Problem details:
Go through the data below and gather each line containing "then".

Entries shown:
::::::::
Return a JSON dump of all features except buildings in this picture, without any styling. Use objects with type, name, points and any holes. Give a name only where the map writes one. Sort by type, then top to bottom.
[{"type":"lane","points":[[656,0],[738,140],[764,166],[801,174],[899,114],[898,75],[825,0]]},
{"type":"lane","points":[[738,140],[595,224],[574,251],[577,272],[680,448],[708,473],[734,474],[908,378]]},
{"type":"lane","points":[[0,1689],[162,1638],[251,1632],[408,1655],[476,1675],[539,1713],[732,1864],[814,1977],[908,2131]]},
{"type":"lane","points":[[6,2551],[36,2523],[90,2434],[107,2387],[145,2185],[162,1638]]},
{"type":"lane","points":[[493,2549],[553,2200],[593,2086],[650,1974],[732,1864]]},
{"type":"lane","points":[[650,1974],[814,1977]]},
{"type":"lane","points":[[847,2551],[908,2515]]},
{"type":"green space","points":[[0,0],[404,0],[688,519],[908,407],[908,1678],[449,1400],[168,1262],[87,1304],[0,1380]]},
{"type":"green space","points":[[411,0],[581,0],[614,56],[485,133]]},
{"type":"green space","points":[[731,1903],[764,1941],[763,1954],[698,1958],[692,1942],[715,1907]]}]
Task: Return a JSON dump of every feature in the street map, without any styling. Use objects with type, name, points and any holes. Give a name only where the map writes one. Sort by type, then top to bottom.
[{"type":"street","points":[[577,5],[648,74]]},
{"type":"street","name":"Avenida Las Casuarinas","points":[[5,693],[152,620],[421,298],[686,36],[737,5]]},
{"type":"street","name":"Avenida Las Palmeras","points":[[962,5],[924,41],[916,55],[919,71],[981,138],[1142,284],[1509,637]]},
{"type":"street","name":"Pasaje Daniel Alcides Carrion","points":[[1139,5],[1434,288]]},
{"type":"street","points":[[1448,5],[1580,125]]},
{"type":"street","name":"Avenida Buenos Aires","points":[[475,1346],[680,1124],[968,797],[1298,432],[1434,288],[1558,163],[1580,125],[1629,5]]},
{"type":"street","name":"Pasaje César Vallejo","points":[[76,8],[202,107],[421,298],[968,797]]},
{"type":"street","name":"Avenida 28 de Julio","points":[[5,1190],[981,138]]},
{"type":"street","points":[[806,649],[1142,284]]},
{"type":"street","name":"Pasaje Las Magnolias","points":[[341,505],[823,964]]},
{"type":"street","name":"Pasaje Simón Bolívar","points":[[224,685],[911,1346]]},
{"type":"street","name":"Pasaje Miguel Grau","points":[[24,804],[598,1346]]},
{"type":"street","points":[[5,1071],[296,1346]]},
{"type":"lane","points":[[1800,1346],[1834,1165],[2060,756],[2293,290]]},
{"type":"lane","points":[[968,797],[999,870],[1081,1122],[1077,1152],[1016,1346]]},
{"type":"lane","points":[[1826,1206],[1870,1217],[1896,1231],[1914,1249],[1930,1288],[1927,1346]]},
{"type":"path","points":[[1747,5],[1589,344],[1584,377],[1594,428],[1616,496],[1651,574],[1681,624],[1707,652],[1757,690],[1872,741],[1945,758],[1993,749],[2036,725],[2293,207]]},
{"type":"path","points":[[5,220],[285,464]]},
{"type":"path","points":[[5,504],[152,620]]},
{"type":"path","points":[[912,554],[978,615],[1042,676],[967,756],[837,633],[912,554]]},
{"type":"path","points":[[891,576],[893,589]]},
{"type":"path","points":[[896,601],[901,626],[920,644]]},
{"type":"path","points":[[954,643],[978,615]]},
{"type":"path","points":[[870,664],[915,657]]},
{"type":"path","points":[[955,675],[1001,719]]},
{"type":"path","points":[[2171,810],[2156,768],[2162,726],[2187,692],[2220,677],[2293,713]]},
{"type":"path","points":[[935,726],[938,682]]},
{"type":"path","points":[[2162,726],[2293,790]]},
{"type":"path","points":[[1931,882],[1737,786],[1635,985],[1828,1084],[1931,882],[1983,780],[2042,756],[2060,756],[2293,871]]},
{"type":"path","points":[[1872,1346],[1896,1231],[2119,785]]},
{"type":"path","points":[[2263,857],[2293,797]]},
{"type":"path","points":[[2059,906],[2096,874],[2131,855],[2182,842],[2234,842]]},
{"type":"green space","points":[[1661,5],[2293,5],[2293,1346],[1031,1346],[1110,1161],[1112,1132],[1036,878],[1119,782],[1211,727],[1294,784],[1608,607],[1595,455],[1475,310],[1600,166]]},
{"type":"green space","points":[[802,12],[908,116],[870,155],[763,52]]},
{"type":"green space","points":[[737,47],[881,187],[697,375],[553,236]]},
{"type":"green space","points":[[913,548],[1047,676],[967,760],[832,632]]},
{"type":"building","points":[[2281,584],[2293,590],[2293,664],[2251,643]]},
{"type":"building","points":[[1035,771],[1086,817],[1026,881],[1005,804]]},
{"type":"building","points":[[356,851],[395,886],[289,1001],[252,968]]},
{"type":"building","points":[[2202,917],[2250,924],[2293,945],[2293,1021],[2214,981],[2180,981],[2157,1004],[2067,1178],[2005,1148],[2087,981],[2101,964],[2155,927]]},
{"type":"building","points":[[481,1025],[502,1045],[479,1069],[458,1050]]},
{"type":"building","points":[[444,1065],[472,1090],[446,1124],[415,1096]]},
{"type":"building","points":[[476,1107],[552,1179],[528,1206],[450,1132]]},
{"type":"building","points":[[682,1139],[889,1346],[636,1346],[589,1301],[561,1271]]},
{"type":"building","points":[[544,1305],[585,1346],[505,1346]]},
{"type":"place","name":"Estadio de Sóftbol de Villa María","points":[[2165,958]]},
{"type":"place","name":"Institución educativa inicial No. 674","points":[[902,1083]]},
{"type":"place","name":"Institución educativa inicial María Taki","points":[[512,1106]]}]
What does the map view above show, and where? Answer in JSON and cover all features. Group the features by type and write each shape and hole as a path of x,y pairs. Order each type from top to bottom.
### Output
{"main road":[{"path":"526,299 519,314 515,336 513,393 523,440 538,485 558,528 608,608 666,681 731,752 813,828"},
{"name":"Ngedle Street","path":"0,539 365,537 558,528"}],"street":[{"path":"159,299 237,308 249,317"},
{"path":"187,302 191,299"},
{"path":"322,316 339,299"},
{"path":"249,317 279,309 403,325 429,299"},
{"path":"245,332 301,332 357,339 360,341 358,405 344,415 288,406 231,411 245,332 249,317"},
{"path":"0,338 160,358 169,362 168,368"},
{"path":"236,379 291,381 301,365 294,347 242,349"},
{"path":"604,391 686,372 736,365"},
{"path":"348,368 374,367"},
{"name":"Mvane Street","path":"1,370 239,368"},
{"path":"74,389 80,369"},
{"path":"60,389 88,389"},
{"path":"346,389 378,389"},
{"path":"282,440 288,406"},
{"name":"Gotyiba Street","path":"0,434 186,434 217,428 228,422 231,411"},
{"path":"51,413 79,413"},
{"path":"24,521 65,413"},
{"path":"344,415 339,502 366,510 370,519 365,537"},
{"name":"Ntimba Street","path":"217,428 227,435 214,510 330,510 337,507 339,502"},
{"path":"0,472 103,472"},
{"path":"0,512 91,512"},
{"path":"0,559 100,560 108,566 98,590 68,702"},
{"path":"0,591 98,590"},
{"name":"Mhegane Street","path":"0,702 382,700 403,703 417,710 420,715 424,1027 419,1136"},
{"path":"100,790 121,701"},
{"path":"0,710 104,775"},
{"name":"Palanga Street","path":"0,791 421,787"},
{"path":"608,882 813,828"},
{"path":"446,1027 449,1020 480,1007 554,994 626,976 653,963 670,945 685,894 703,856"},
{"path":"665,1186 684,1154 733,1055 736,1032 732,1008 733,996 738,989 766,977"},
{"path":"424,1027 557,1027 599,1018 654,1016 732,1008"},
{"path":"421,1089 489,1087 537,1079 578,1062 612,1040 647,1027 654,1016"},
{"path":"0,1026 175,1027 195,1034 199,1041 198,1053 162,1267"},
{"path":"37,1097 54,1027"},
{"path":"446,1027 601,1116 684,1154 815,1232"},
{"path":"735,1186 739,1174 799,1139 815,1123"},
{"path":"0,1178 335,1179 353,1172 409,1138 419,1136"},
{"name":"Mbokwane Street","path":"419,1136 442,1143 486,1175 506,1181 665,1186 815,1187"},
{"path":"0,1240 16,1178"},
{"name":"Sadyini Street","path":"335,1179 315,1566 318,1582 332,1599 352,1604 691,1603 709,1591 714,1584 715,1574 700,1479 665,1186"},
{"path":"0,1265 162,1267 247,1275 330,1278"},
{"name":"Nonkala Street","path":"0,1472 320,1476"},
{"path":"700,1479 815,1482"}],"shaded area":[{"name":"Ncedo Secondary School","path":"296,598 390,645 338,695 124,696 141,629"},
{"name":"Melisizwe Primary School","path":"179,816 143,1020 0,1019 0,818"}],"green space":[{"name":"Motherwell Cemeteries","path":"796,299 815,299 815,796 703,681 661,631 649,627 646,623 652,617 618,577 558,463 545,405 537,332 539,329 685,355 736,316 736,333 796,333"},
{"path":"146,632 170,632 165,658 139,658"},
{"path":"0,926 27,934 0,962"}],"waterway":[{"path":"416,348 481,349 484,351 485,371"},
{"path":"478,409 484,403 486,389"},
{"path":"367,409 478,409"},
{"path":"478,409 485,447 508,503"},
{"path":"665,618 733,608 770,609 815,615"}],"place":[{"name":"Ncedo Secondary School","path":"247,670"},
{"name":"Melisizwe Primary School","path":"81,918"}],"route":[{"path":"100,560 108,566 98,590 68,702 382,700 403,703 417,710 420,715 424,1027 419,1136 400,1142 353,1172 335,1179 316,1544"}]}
::::::::
Exercise response:
Return a JSON dump of all features except buildings in this picture, without any styling. Use objects with type, name, points and any holes. Give a name only where the map writes one. Sort by type, then top to bottom.
Task: Return a JSON dump of every feature in the street map, without any styling. Use objects with type, name, points and any holes. Give a name only where the map writes one. Sort by type, then top to bottom.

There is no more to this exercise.